There was speculation that Ernest Tanner, a member of the Saffron Walden borough council and Essex County Council would run for the Liberals, but he declined. On 1 May the High Sheriff of Cambridgeshire received the writ for the by-election, and Denison-Pender began to campaign. He opposed many of the main policies of the Liberal Government, including Irish Home Rule, the Welsh Church Bill and the effects of the National Insurance Act 1911.
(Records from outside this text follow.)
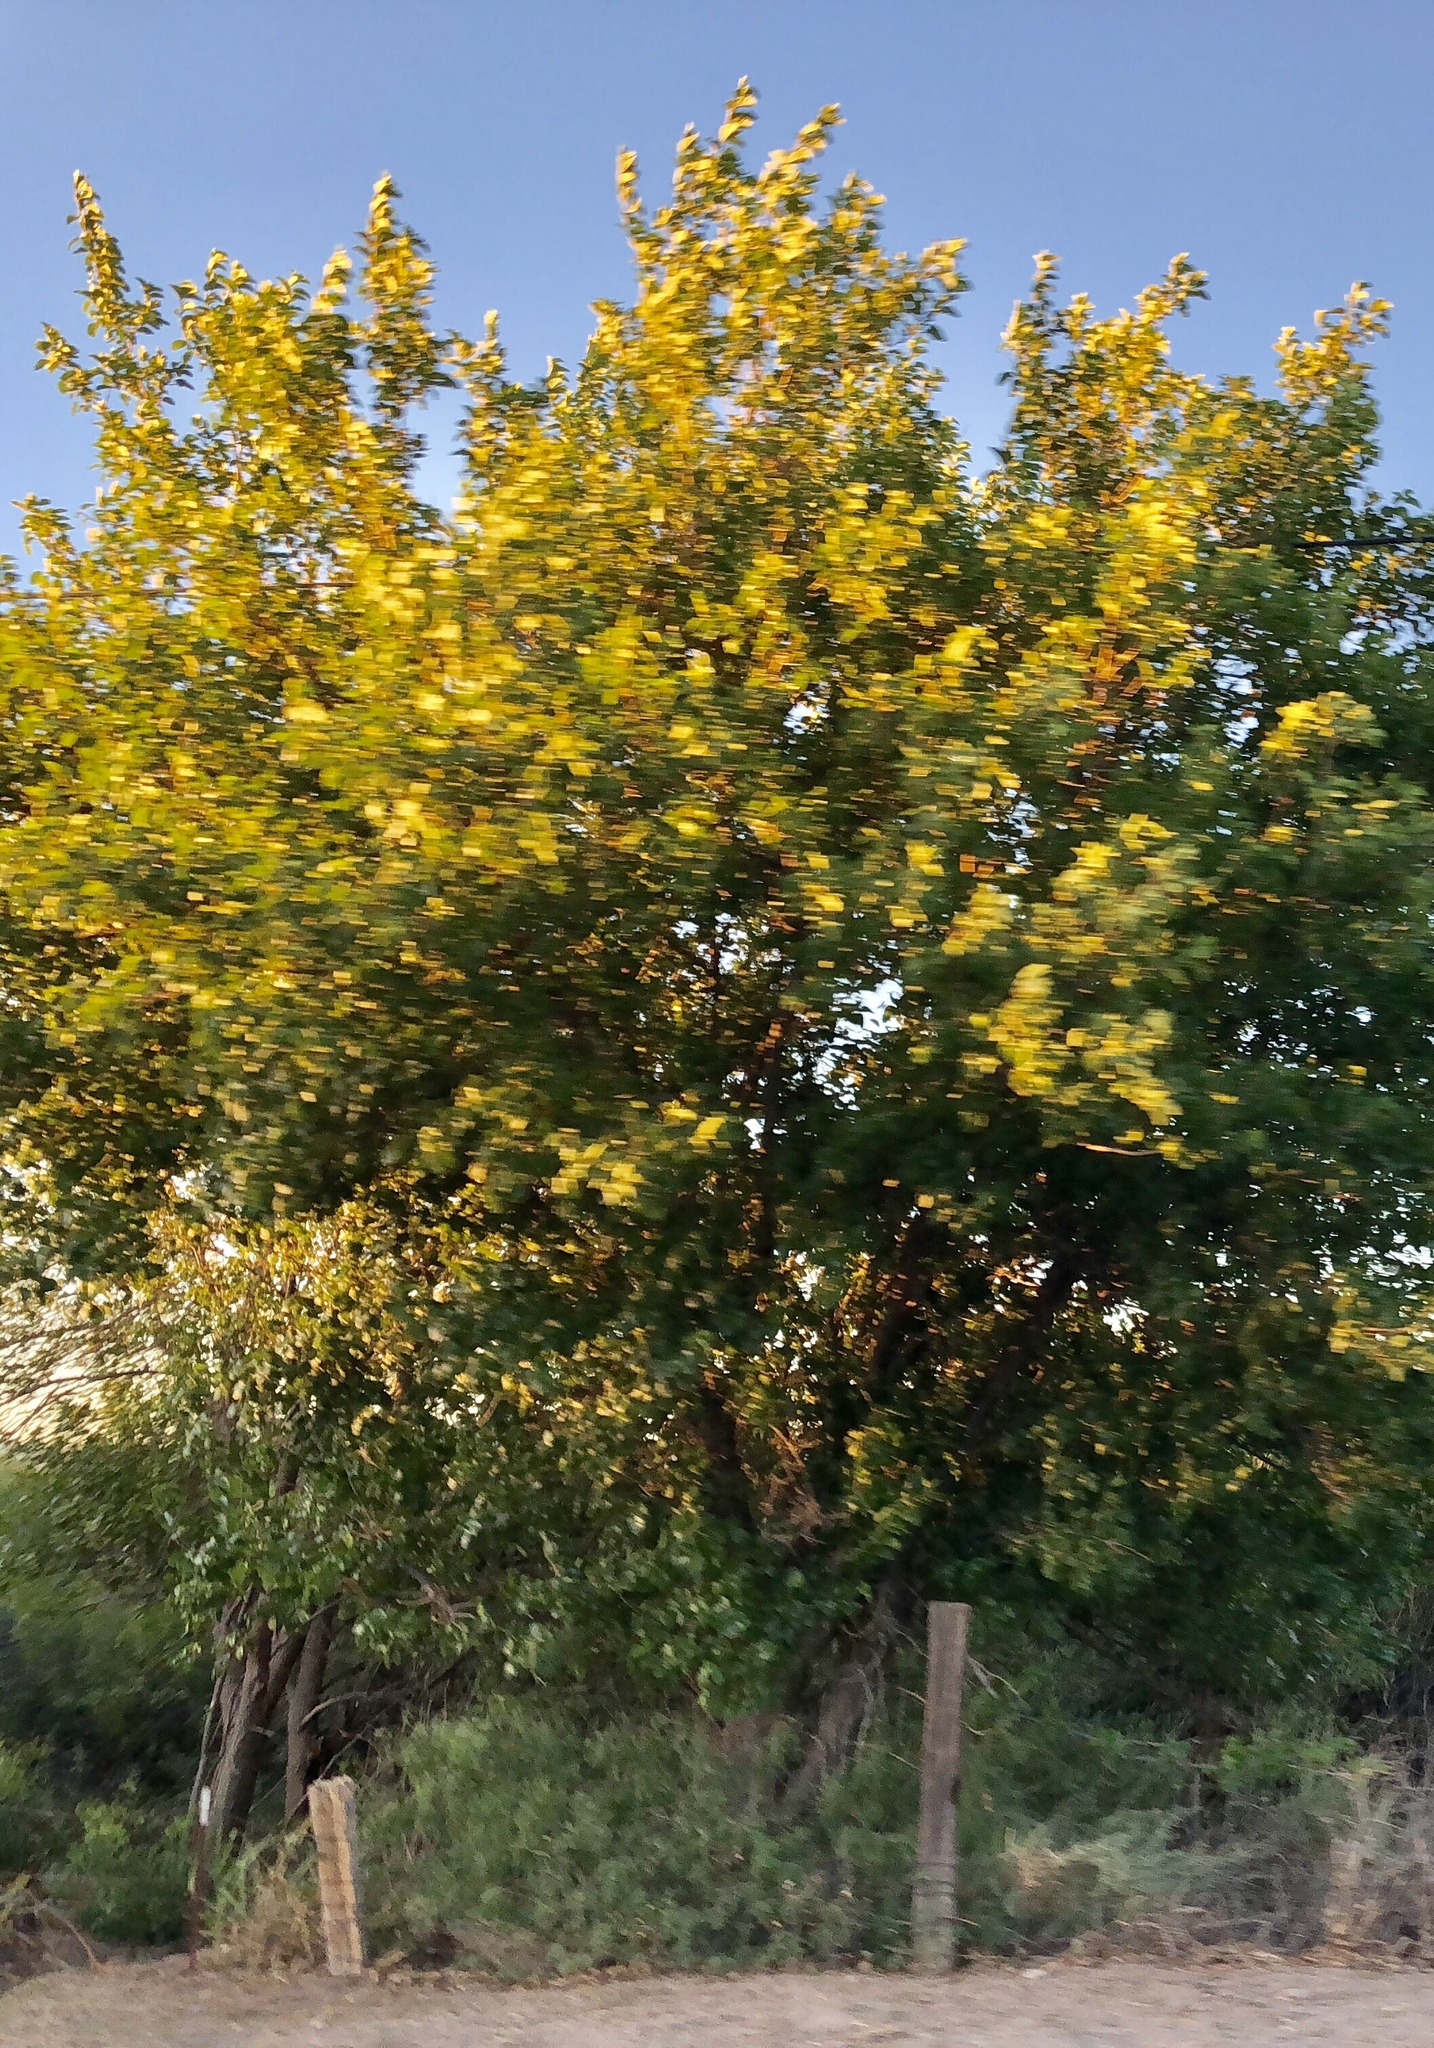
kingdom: Plantae
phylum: Tracheophyta
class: Magnoliopsida
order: Proteales
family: Platanaceae
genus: Platanus
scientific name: Platanus wrightii
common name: Arizona sycamore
The Liberals eventually chose George Nicholls, who had been MP for North Northamptonshire from 1906–1910, as their candidate. Nicholls was a former agricultural labourer from the neighbouring Wisbech area. He set out a programme to improve the lot of those working on the land, by removing the burden of taxation for education and roads from them. In the meantime the county's publicans organised as a Licensed Trade Defence Association to support the Conservative candidate.

==Polling==
The election took place on Friday 16 May. The day was described as "glorious summer weather", and polling was very slow until the evening as work carried on in the fields. It was thought that many labourers had not been able to reach the polling stations, and that this would affect the Liberal vote. Party colours were worn by the supporters of the two candidates. From this The Times was able to report that the blue of the Liberals was dominant in the Cambridge suburb of Cherry Hinton and in the southern and western parts of the constituency. Unionist pink and white was prevalent in the City of Ely and the north of the division. There was a perceived shift in sympathies from the Liberals to the Conservatives in Fordham and Soham.

==Results==
The results of the election were announced on Saturday 17 May at Cambridge Shire Hall. Denison-Pender won the seat for the Unionists by a larger than expected margin of 851 votes.

Nicholls

Newmarket by-election, 1913
| Party |  | Candidate | Votes | % | ±% |
|---|---|---|---|---|---|
|  | Unionist | John Denison-Pender | 5,251 | 54.4 | +6.6 |
|  | Liberal | George Nicholls | 4,400 | 45.6 | −6.6 |
| Majority |  |  | 851 | 8.8 | N/A |
| Turnout |  |  | 9,651 | 89.9 | +1.4 |
|  | Unionist gain from Liberal |  | Swing | +6.6 |  |

Denison-Pender attributed his success to the unpopularity of National Insurance. Nicholls agreed with this assessment, but also believed that his Non-Conformist religious views had lost him the powerful Anglican vote in the City of Ely, and that working men in the Newmarket area dependent on horse-racing for a living had opposed him.

Denison-Pender was to be the last member of parliament for the division, as it was abolished at the next redistribution of seats in 1918.